Wednesday, August 31, 2005

Katrina Back Story

The following is from Editor and Publisher:

 
New Orleans had long known it was highly vulnerable to flooding and a direct hit from a hurricane. In fact, the federal government has been working with state and local officials in the region since the late 1960s on major hurricane and flood relief efforts. When flooding from a massive rainstorm in May 1995 killed six people, Congress authorized the Southeast Louisiana Urban Flood Control Project, or SELA.

Over the next 10 years, the Army Corps of Engineers, tasked with carrying out SELA, spent $430 million on shoring up levees and building pumping stations, with $50 million in local aid. But at least $250 million in crucial projects remained, even as hurricane activity in the Atlantic Basin increased dramatically and the levees surrounding New Orleans continued to subside

Yet after 2003, the flow of federal dollars toward SELA dropped to a trickle.

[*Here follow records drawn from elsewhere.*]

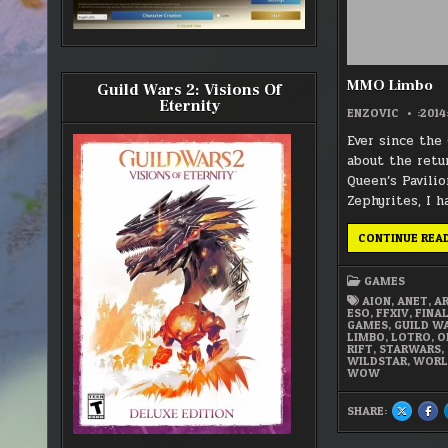
MMO Limbo
Guild Wars 2: Visions Of
Eternity
ENZOVIC
:2014
Ever since the
about the retu
Queen’s Pavili
Zephyrites, I h
CONTINUE REA
GAMES
AION
,
ANET
,
A
ESO
,
FFXIV
,
FINA
GAMES
,
GUILD W
LIMBO
,
LOTRO
,
O
RIFT
,
STARWARS
,
WILDSTAR
,
WORL
WOW
SHARE:
SHARE
SH
THIS
THI
ON
ON
X
FA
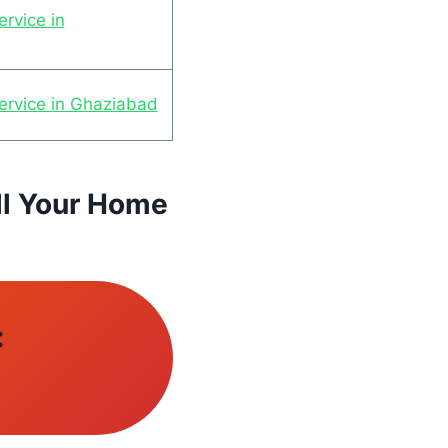
rvice in
ervice in Ghaziabad
ll Your Home
:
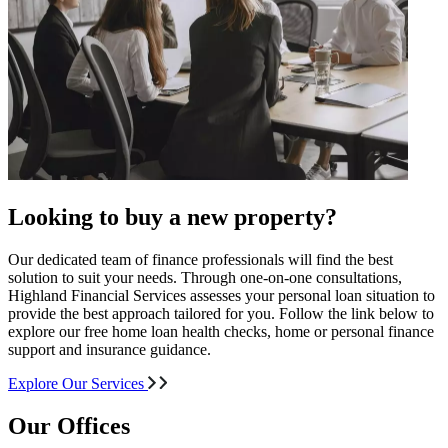
Looking to buy a new property?
Our dedicated team of finance professionals will find the best
solution to suit your needs. Through one-on-one consultations,
Highland Financial Services assesses your personal loan situation to
provide the best approach tailored for you. Follow the link below to
explore our free home loan health checks, home or personal finance
support and insurance guidance.
Explore Our Services
Our Offices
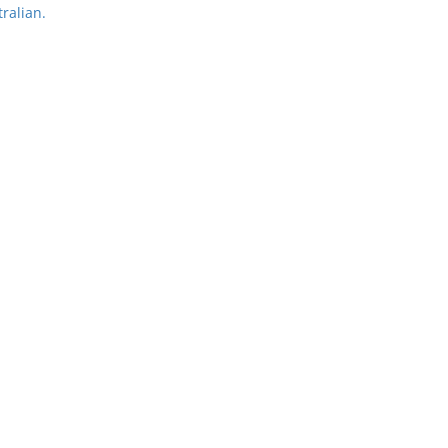
ralian.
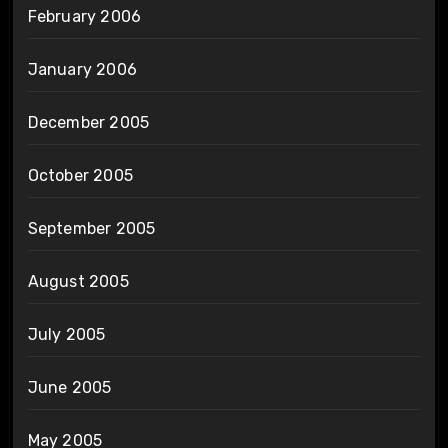
February 2006
January 2006
December 2005
October 2005
September 2005
August 2005
July 2005
June 2005
May 2005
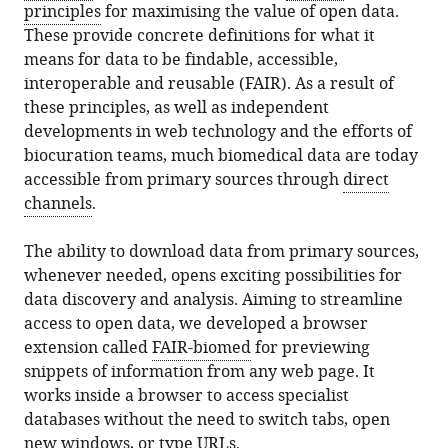
principles
for maximising the value of open data.
These provide concrete definitions for what it
means for data to be findable, accessible,
interoperable and reusable (FAIR). As a result of
these principles, as well as independent
developments in web technology and the efforts of
biocuration teams, much biomedical data are today
accessible from primary sources through
direct
channels
.
The ability to download data from primary sources,
whenever needed, opens exciting possibilities for
data discovery and analysis. Aiming to streamline
access to open data, we developed a browser
extension called
FAIR-biomed
for previewing
snippets of information from any web page. It
works inside a browser to access specialist
databases without the need to switch tabs, open
new windows, or type URLs.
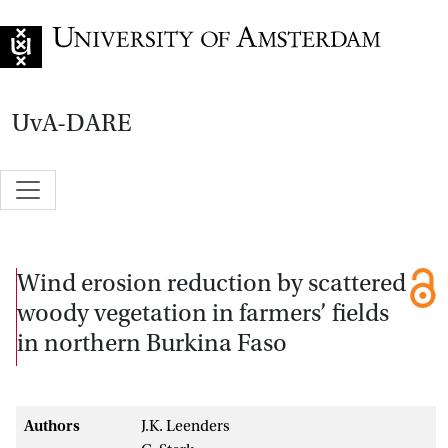
Go to home page
UvA-DARE
Wind erosion reduction by scattered
woody vegetation in farmers’ fields
in northern Burkina Faso
Authors
J.K. Leenders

The Corps never tried to hide the fact that the spending pressures of the war in Iraq, as well as homeland security -- coming at the same time as federal tax cuts -- was the reason for the strain. At least nine articles in the Times-Picayune from 2004 and 2005 specifically cite the cost of Iraq as a reason for the lack of hurricane- and flood-control dollars.
[...]
The 2004 hurricane season was the worst in decades. In spite of that, the federal government came back this spring with the steepest reduction in hurricane and flood-control funding for New Orleans in history. Because of the proposed cuts, the Corps office there imposed a hiring freeze. Officials said that money targeted for the SELA project -- $10.4 million, down from $36.5 million -- was not enough to start any new jobs.
There was, at the same time, a growing recognition that more research was needed to see what New Orleans must do to protect itself from a Category 4 or 5 hurricane. But once again, the money was not there.
 


Hunter at Daily Kos comments thusly:

 
A lot of people are going to huff and bluster about making this disaster a political issue. Put bluntly, however, what government does and does not choose to spend money on for the essential safety of its citizens is a political issue, and a very basic one at that. The administration willfully reduced the budget for the protective levees around New Orleans to a level where even maintaining the current levee height was impossible, in order to shift that Corps money into Iraq. I'd say that's a political big deal.

Pouring guns and gold into Iraq while ignoring basic aspects of America's own domestic safety was a risk that the Bush administration was willing to take. Now the neo-cons of the administration and their tubthumping supporters have a vivid demonstration of why pumping money into Iraq combined with deficit-causing tax cuts combined with cutting basic domestic safety programs has results a bit more sanguinary than the careful spreadsheets of either Karl Rove or Grover Norquist might convey.